CRQ-based fair scheduling on composable multicore architectures.
Tao Sun,Hong An,Tao Wang,Haibo Zhang,Xiufeng Sui
DOI: https://doi.org/10.1145/2304576.2304600
2012-01-01
Abstract:ABSTRACTAs different workloads require different processor resources for better execution efficiency, recent work has proposed composable chip multiprocessors (CCMPs), which provide the capability to configure different number and types of processing cores at system runtime.

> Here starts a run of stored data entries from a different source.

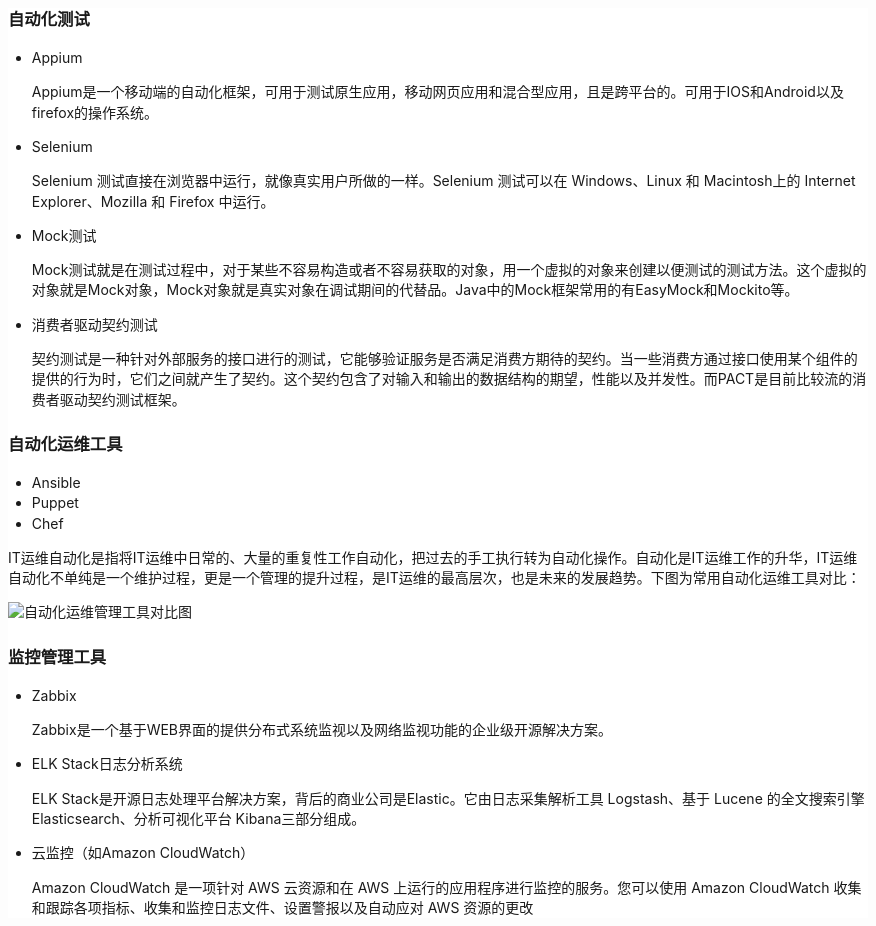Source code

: ### 自动化测试

- Appium

  Appium是一个移动端的自动化框架，可用于测试原生应用，移动网页应用和混合型应用，且是跨平台的。可用于IOS和Android以及firefox的操作系统。

- Selenium

  Selenium 测试直接在浏览器中运行，就像真实用户所做的一样。Selenium 测试可以在 Windows、Linux 和 Macintosh上的 Internet Explorer、Mozilla 和 Firefox 中运行。

- Mock测试

  Mock测试就是在测试过程中，对于某些不容易构造或者不容易获取的对象，用一个虚拟的对象来创建以便测试的测试方法。这个虚拟的对象就是Mock对象，Mock对象就是真实对象在调试期间的代替品。Java中的Mock框架常用的有EasyMock和Mockito等。

- 消费者驱动契约测试

  契约测试是一种针对外部服务的接口进行的测试，它能够验证服务是否满足消费方期待的契约。当一些消费方通过接口使用某个组件的提供的行为时，它们之间就产生了契约。这个契约包含了对输入和输出的数据结构的期望，性能以及并发性。而PACT是目前比较流的消费者驱动契约测试框架。

### 自动化运维工具

- Ansible
- Puppet
- Chef

IT运维自动化是指将IT运维中日常的、大量的重复性工作自动化，把过去的手工执行转为自动化操作。自动化是IT运维工作的升华，IT运维自动化不单纯是一个维护过程，更是一个管理的提升过程，是IT运维的最高层次，也是未来的发展趋势。下图为常用自动化运维工具对比：

![自动化运维管理工具对比图](../../gitbooks/static/images/b82ef810/0bcf7060-9edb-11e7-a736-45a33ff9d2a1)

### 监控管理工具

- Zabbix

  Zabbix是一个基于WEB界面的提供分布式系统监视以及网络监视功能的企业级开源解决方案。

- ELK Stack日志分析系统

  ELK Stack是开源日志处理平台解决方案，背后的商业公司是Elastic。它由日志采集解析工具 Logstash、基于 Lucene 的全文搜索引擎 Elasticsearch、分析可视化平台 Kibana三部分组成。

- 云监控（如Amazon CloudWatch）

  Amazon CloudWatch 是一项针对 AWS 云资源和在 AWS 上运行的应用程序进行监控的服务。您可以使用 Amazon CloudWatch 收集和跟踪各项指标、收集和监控日志文件、设置警报以及自动应对 AWS 资源的更改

However, such composable architecture poses a new significant challenge to system scheduler, that is, how to ensure priority-based performance for each task (i.e. fairness), while exploiting the benefits of composability by dynamically changing the hardware configurations to match the parallelism requirements in running tasks (i.e. resource allocation). Current multicore schedulers fail to address this problem, as they traditionally assume fixed number and types of cores. In this work, we introduce centralized run queue (CRQ) and propose an efficiency-based algorithm to address the fair scheduling problem on CCMP. Firstly, instead of using distributed per-core run queues, this paper employs CRQ to simplify the scheduling and resource allocation decisions on CCMP, and proposes a pipeline-like scheduling mechanism to hide the large scheduling decision overhead on the centralized queue. Secondly, an efficiency-based dynamic priority (EDP) algorithm is proposed to keep fair scheduling on CCMP, which can not only provide homogenous tasks with performance proportional to their priorities, but also ensure equal-priority heterogeneous tasks to get equivalent performance slowdowns when running simultaneously. To evaluate our design, experimental studies are carried out to compare EDP on CCMP with several state-of-art fair schedulers on symmetric and asymmetric CMPs. Our simulation results demonstrate that, while providing good fairness, EDP on CCMP outperforms the best performing fair scheduler on fixed symmetric and asymmetric CMPs by as much as 11.8% in user-oriented performance, and by 12.5% in system throughput.